THE TASKS:
(A) In the VFIO migration post, rewrite the passage from "Problems/open questions" to "operations still permitted?", swapping "frozen" for "halted".
(B) Using the VFIO migration post, answer these:
(i) In which Linux version was the migration uAPI merged?
(ii) In which QEMU version was basic support added?
(iii) What option name marks QEMU's vfio-pci migration support as experimental?
(C) Condense the section of the VFIO migration post that begins "Current status" into a shorter summary, keeping its main facts.

PAGE TEXT:
>> Start

All of lore.kernel.org
 help / color / mirror / Atom feed
From: Cornelia Huck <cohuck@redhat.com>
To: Yishai Hadas <yishaih@nvidia.com>,
	alex.williamson@redhat.com, bhelgaas@google.com, jgg@nvidia.com,
	saeedm@nvidia.com
Cc: linux-pci@vger.kernel.org, kvm@vger.kernel.org,
	netdev@vger.kernel.org, kuba@kernel.org, leonro@nvidia.com,
	kwankhede@nvidia.com, mgurtovoy@nvidia.com, yishaih@nvidia.com,
	maorg@nvidia.com
Subject: vfio migration discussions (was: [PATCH V2 mlx5-next 00/14] Add mlx5 live migration driver)
Date: Wed, 17 Nov 2021 17:42:58 +0100	[thread overview]
Message-ID: <87mtm2loml.fsf@redhat.com> (raw)
In-Reply-To: <20211019105838.227569-1-yishaih@nvidia.com>

Ok, here's the contents (as of 2021-11-17 16:30 UTC) of the etherpad at
https://etherpad.opendev.org/p/VFIOMigrationDiscussions -- in the hope
of providing a better starting point for further discussion (I know that
discussions are still ongoing in other parts of this thread; but
frankly, I'm getting a headache trying to follow them, and I think it
would be beneficial to concentrate on the fundamental questions
first...)

VFIO migration: current state and open questions

Current status
  * Linux
    * uAPI has been merged with a8a24f3f6e38 ("vfio: UAPI for migration
    interface for device state") in 5.8
      * no kernel user of the uAPI merged
      * Several out of tree drivers apparently
    * support for mlx5 currently on the list (latest:
    https://lore.kernel.org/all/20211027095658.144468-1-yishaih@nvidia.com/
    with discussion still happening on older versions)
    * support for HiSilicon ACC devices is on the list too. Adds support
    for HiSilicon crypto accelerator VF device live migration. These are
    simple DMA queue based PCIe integrated endpoint devices. No support
    for P2P and doesn't use DMA for migration. <latest:
    https://lore.kernel.org/lkml/20210915095037.1149-1-shameerali.kolothum.thodi@huawei.com/>
  * QEMU
    * basic support added in 5.2, some fixes later
      * support for vfio-pci only so far, still experimental
      ("x-enable-migration") as of 6.2
      * Only tested with out of tree drivers
  * other software?

Problems/open questions
  * Are the status bits currently defined in the uAPI
  (_RESUMING/_SAVING/_RUNNING) sufficient to express all states we need?
  * What does clearing _RUNNING imply? In particular, does it mean that
  the device is frozen, or are some operations still permitted?
  * various points brought up: P2P, SET_IRQS, ... <please summarize :)>:
    * P2P DMA support between devices requires an additional HW control
    state where the device can receive but not transmit DMA
    * No definition of what HW needs to preserve when RESUMING toggles
    off - (eg today SET_IRQS must work, what else?).
    * In general, how do IRQs work with future non-trapping IMS?

>> End

DATA ROWS:

>> Start

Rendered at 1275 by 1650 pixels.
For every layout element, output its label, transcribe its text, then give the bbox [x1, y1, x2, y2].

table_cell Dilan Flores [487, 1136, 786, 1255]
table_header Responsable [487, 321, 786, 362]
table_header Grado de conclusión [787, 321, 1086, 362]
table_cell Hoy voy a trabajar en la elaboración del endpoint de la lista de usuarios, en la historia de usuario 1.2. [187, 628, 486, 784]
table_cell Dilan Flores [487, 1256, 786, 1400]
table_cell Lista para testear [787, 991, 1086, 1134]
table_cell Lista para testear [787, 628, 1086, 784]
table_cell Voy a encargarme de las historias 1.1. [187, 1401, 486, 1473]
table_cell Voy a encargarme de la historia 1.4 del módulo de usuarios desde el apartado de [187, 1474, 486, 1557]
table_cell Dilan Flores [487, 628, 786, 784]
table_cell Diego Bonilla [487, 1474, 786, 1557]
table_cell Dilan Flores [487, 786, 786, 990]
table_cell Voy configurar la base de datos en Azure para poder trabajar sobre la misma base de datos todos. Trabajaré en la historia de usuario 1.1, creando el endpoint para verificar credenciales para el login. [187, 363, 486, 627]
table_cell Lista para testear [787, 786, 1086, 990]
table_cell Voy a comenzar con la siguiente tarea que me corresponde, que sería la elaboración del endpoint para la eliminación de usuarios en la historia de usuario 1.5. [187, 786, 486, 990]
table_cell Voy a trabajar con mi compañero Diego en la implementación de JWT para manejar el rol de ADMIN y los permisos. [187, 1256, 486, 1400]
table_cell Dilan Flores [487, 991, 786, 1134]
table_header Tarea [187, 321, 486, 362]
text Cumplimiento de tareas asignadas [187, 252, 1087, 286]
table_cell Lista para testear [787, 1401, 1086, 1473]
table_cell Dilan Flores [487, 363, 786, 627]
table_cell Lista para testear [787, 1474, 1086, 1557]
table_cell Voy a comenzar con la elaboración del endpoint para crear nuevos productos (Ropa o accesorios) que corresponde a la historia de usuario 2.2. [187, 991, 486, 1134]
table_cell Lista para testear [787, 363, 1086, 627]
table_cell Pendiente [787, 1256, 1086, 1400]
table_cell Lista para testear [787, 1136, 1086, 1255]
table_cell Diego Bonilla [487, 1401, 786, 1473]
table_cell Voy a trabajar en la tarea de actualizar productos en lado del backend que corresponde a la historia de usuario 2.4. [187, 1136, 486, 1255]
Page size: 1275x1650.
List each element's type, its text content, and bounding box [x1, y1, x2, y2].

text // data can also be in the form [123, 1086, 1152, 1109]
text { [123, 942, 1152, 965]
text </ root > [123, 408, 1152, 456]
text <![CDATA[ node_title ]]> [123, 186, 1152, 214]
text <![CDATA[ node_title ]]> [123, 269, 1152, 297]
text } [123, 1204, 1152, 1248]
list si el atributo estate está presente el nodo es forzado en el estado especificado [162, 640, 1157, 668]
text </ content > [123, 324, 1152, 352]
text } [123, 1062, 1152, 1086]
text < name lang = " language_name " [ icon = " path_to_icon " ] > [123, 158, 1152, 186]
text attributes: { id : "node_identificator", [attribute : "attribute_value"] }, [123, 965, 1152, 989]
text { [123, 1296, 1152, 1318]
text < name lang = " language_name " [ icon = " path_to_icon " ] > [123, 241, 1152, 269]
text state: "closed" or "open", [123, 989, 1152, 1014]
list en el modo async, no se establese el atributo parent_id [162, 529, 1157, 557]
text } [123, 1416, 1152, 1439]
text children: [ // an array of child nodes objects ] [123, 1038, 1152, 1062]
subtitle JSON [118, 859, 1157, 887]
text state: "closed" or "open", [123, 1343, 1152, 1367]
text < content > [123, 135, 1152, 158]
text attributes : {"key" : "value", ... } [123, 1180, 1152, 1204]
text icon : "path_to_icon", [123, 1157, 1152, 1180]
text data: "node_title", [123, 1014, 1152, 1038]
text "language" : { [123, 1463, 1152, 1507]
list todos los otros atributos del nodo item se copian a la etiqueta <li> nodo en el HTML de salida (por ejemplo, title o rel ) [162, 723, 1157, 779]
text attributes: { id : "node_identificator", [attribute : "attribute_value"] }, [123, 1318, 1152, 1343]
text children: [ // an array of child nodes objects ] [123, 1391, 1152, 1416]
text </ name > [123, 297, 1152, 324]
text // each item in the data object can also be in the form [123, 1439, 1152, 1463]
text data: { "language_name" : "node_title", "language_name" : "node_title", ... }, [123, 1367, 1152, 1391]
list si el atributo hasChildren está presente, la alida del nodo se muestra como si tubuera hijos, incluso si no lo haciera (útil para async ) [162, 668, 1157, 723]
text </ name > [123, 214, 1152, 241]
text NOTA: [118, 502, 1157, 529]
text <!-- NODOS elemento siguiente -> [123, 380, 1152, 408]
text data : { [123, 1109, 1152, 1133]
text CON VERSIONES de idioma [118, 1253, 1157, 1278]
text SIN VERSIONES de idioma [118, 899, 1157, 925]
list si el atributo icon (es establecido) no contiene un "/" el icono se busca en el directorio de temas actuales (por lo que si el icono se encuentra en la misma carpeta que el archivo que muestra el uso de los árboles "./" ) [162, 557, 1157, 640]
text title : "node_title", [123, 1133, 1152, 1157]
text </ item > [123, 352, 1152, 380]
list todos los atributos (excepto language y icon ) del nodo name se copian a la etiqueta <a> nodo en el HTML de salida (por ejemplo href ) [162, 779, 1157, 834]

>> End

THE REPLIES:
(A)
Problems/open questions
  * Are the status bits currently defined in the uAPI
  (_RESUMING/_SAVING/_RUNNING) sufficient to express all states we need?
  * What does clearing _RUNNING imply? In particular, does it mean that
  the device is halted, or are some operations still permitted?

(B)
(i) 5.8
(ii) 5.2
(iii) "x-enable-migration"

(C)
Linux: the migration uAPI was merged in 5.8 (commit a8a24f3f6e38). No kernel user of it has been merged, though several out-of-tree drivers apparently exist. Support for mlx5 is on the list. Support for HiSilicon ACC devices is also on the list. It adds live migration for HiSilicon crypto accelerator VF devices, which are simple DMA queue based PCIe integrated endpoint devices with no P2P support that don't use DMA for migration.
QEMU: basic support was added in 5.2, with some fixes later. It covers only vfio-pci, is still experimental ("x-enable-migration") as of 6.2, and has been tested only with out-of-tree drivers.
Other software is an open question.